TASK DETAILS
Transcribe the data exactly.

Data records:
= Beginning of Section =

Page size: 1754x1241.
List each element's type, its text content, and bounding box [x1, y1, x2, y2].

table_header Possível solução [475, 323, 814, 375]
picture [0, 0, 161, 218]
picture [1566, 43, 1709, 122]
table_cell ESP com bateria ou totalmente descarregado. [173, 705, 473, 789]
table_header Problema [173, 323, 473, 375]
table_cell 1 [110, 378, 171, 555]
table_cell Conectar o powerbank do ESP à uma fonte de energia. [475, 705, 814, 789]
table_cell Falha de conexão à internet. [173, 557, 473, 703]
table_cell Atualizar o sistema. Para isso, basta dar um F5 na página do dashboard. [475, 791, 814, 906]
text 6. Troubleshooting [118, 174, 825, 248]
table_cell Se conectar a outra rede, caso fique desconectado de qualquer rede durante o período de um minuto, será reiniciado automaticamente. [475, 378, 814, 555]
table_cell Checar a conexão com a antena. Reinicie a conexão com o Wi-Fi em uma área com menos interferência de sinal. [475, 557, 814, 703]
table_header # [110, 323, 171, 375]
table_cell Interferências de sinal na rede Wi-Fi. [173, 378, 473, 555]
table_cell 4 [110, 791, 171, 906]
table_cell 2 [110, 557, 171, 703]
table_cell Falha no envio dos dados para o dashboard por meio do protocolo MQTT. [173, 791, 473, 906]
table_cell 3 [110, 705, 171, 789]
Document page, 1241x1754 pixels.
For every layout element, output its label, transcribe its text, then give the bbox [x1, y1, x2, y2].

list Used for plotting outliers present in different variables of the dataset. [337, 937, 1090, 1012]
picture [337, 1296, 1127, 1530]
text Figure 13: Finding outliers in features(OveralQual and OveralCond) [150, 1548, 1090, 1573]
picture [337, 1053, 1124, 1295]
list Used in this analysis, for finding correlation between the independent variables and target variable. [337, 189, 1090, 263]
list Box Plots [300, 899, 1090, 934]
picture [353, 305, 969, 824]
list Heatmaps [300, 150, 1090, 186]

= End of Section =

EXERCISE SOLUTION
Page size: 1754x1241.
List each element's type, its text content, and bounding box [x1, y1, x2, y2].

table_header Possível solução [475, 323, 814, 375]
picture [0, 0, 161, 218]
picture [1566, 43, 1709, 122]
table_cell ESP com bateria ou totalmente descarregado. [173, 705, 473, 789]
table_header Problema [173, 323, 473, 375]
table_cell 1 [110, 378, 171, 555]
table_cell Conectar o powerbank do ESP à uma fonte de energia. [475, 705, 814, 789]
table_cell Falha de conexão à internet. [173, 557, 473, 703]
table_cell Atualizar o sistema. Para isso, basta dar um F5 na página do dashboard. [475, 791, 814, 906]
text 6. Troubleshooting [118, 174, 825, 248]
table_cell Se conectar a outra rede, caso fique desconectado de qualquer rede durante o período de um minuto, será reiniciado automaticamente. [475, 378, 814, 555]
table_cell Checar a conexão com a antena. Reinicie a conexão com o Wi-Fi em uma área com menos interferência de sinal. [475, 557, 814, 703]
table_header # [110, 323, 171, 375]
table_cell Interferências de sinal na rede Wi-Fi. [173, 378, 473, 555]
table_cell 4 [110, 791, 171, 906]
table_cell 2 [110, 557, 171, 703]
table_cell Falha no envio dos dados para o dashboard por meio do protocolo MQTT. [173, 791, 473, 906]
table_cell 3 [110, 705, 171, 789]
Document page, 1241x1754 pixels.
For every layout element, output its label, transcribe its text, then give the bbox [x1, y1, x2, y2].

list Used for plotting outliers present in different variables of the dataset. [337, 937, 1090, 1012]
picture [337, 1296, 1127, 1530]
text Figure 13: Finding outliers in features(OveralQual and OveralCond) [150, 1548, 1090, 1573]
picture [337, 1053, 1124, 1295]
list Used in this analysis, for finding correlation between the independent variables and target variable. [337, 189, 1090, 263]
list Box Plots [300, 899, 1090, 934]
picture [353, 305, 969, 824]
list Heatmaps [300, 150, 1090, 186]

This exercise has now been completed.